Top of RECORDED DATA

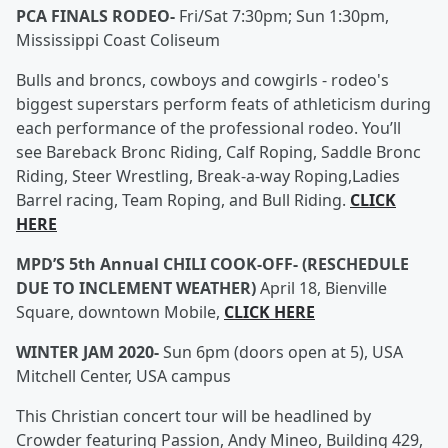
PCA FINALS RODEO-
Fri/Sat 7:30pm; Sun 1:30pm,
Mississippi Coast Coliseum
Bulls and broncs, cowboys and cowgirls - rodeo's
biggest superstars perform feats of athleticism during
each performance of the professional rodeo. You’ll
see Bareback Bronc Riding, Calf Roping, Saddle Bronc
Riding, Steer Wrestling, Break-a-way Roping,Ladies
Barrel racing, Team Roping, and Bull Riding.
CLICK
HERE
MPD’S 5th Annual CHILI COOK-OFF- (RESCHEDULE
DUE TO INCLEMENT WEATHER)
April 18, Bienville
Square, downtown Mobile,
CLICK HERE
WINTER JAM 2020-
Sun 6pm (doors open at 5), USA
Mitchell Center, USA campus
This Christian concert tour will be headlined by
Crowder featuring Passion, Andy Mineo, Building 429,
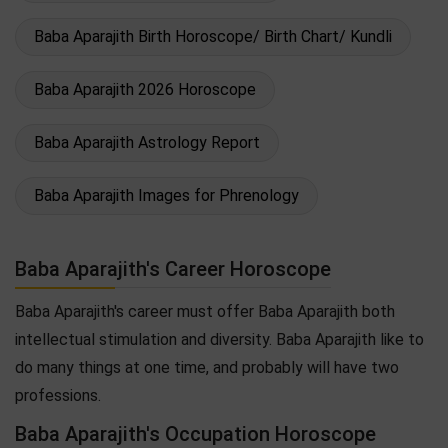
Baba Aparajith Birth Horoscope/ Birth Chart/ Kundli
Baba Aparajith 2026 Horoscope
Baba Aparajith Astrology Report
Baba Aparajith Images for Phrenology
Baba Aparajith's Career Horoscope
Baba Aparajith's career must offer Baba Aparajith both
intellectual stimulation and diversity. Baba Aparajith like to
do many things at one time, and probably will have two
professions.
Baba Aparajith's Occupation Horoscope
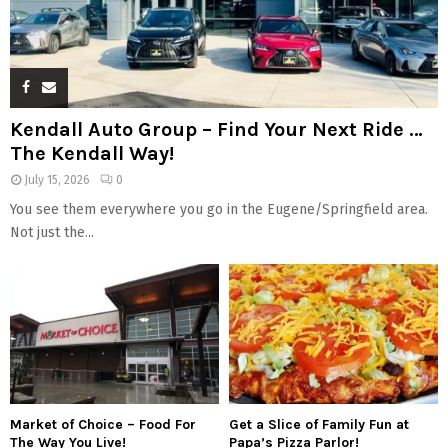
Kendall Auto Group – Find Your Next Ride …
The Kendall Way!
July 15, 2026
0
You see them everywhere you go in the Eugene/Springfield area.
Not just the...
Market of Choice – Food For
Get a Slice of Family Fun at
The Way You Live!
Papa’s Pizza Parlor!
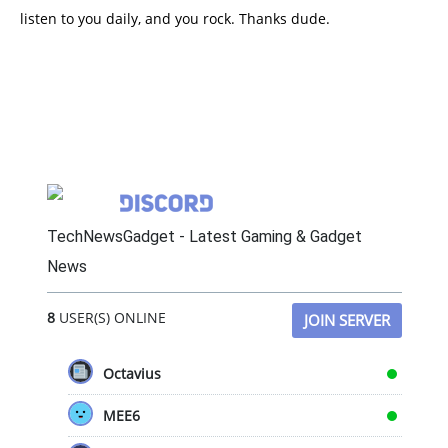
listen to you daily, and you rock. Thanks dude.
TechNewsGadget - Latest Gaming & Gadget
News
8
USER(S) ONLINE
JOIN SERVER
Octavius
MEE6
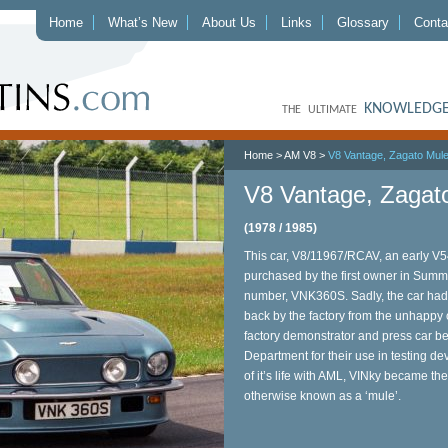
Home
What’s New
About Us
Links
Glossary
Conta
KNOWLEDGE
THE ULTIMATE
Home
>
AM V8
>
V8 Vantage, Zagato Mul
V8 Vantage, Zagat
(1978 / 1985)
This car, V8/11967/RCAV, an early V
purchased by the first owner in Summe
number, VNK360S. Sadly, the car ha
back by the factory from the unhappy o
factory demonstrator and press car b
Department for their use in testing 
of it’s life with AML, VINky became the
otherwise known as a ‘mule’.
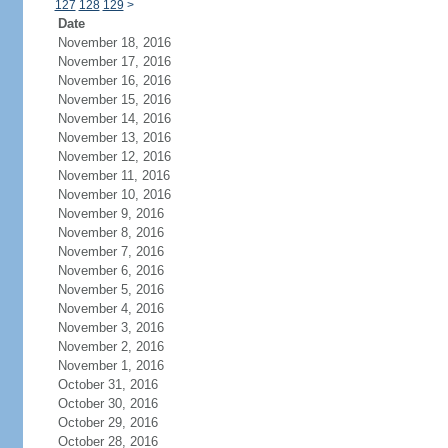
127
128
129
>
Date
November 18, 2016
November 17, 2016
November 16, 2016
November 15, 2016
November 14, 2016
November 13, 2016
November 12, 2016
November 11, 2016
November 10, 2016
November 9, 2016
November 8, 2016
November 7, 2016
November 6, 2016
November 5, 2016
November 4, 2016
November 3, 2016
November 2, 2016
November 1, 2016
October 31, 2016
October 30, 2016
October 29, 2016
October 28, 2016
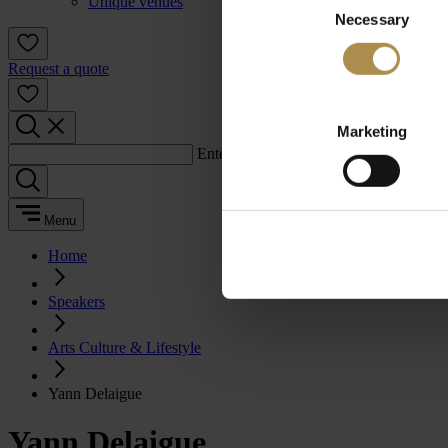
Unique venues
Necessary
Selection
Request a quote
Marketing
Enter a search term:
Menu
Home
Speakers
Arts Culture & Lifestyle
Yann Delaigue
Yann Delaigue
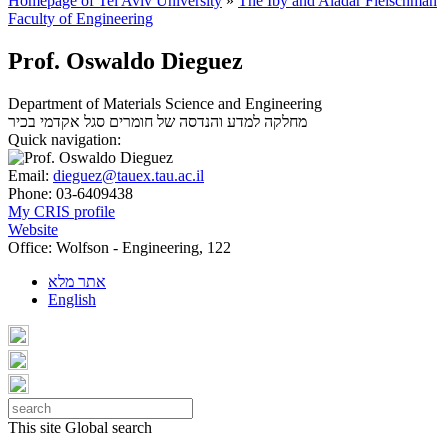
Homepage of Tel Aviv University
»
The Iby and Aladar Fleischman
Faculty of Engineering
Prof. Oswaldo Dieguez
Department of Materials Science and Engineering
סגל אקדמי בכיר
מחלקה למדע והנדסה של חומרים
Quick navigation:
Email:
dieguez@tauex.tau.ac.il
Phone:
03-6409438
My CRIS profile
Website
Office:
Wolfson - Engineering, 122
אתר מלא
English
This site
Global search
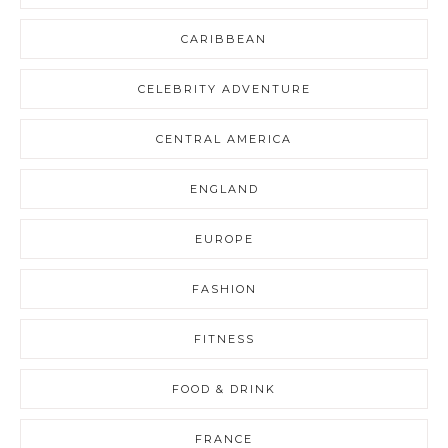
CARIBBEAN
CELEBRITY ADVENTURE
CENTRAL AMERICA
ENGLAND
EUROPE
FASHION
FITNESS
FOOD & DRINK
FRANCE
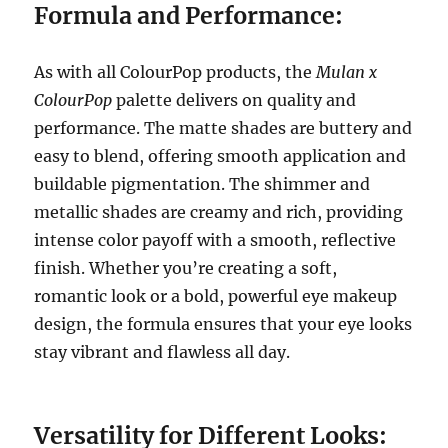
Formula and Performance:
As with all ColourPop products, the
Mulan x
ColourPop
palette delivers on quality and
performance. The matte shades are buttery and
easy to blend, offering smooth application and
buildable pigmentation. The shimmer and
metallic shades are creamy and rich, providing
intense color payoff with a smooth, reflective
finish. Whether you’re creating a soft,
romantic look or a bold, powerful eye makeup
design, the formula ensures that your eye looks
stay vibrant and flawless all day.
Versatility for Different Looks:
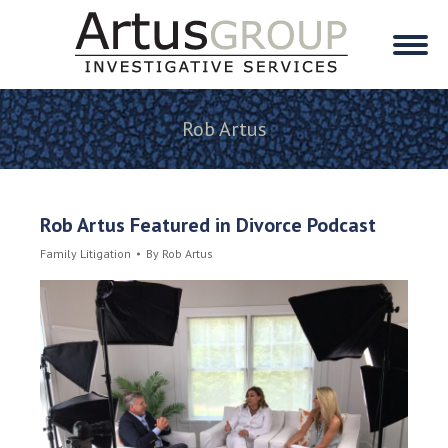
Rob Artus
Rob Artus Featured in Divorce Podcast
Family Litigation
By
Rob Artus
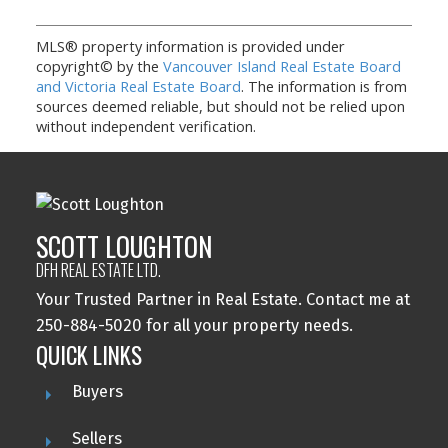
MLS® property information is provided under
copyright© by the
Vancouver Island Real Estate Board
and Victoria Real Estate Board
. The information is from
sources deemed reliable, but should not be relied upon
without independent verification.
SCOTT LOUGHTON
DFH REAL ESTATE LTD.
Your Trusted Partner in Real Estate. Contact me at
250-884-5020 for all your property needs.
QUICK LINKS
Buyers
Sellers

Bottom of RECORDED DATA

WHAT THE TASK REQUIRES = Please output exactly the lines of the data above, from its first line through the line with "Baba Aparajith's career must", and nothing else; drop the pictures.

RESPONSE =
PCA FINALS RODEO-
Fri/Sat 7:30pm; Sun 1:30pm,
Mississippi Coast Coliseum
Bulls and broncs, cowboys and cowgirls - rodeo's
biggest superstars perform feats of athleticism during
each performance of the professional rodeo. You’ll
see Bareback Bronc Riding, Calf Roping, Saddle Bronc
Riding, Steer Wrestling, Break-a-way Roping,Ladies
Barrel racing, Team Roping, and Bull Riding.
CLICK
HERE
MPD’S 5th Annual CHILI COOK-OFF- (RESCHEDULE
DUE TO INCLEMENT WEATHER)
April 18, Bienville
Square, downtown Mobile,
CLICK HERE
WINTER JAM 2020-
Sun 6pm (doors open at 5), USA
Mitchell Center, USA campus
This Christian concert tour will be headlined by
Crowder featuring Passion, Andy Mineo, Building 429,
Baba Aparajith Birth Horoscope/ Birth Chart/ Kundli
Baba Aparajith 2026 Horoscope
Baba Aparajith Astrology Report
Baba Aparajith Images for Phrenology
Baba Aparajith's Career Horoscope
Baba Aparajith's career must offer Baba Aparajith both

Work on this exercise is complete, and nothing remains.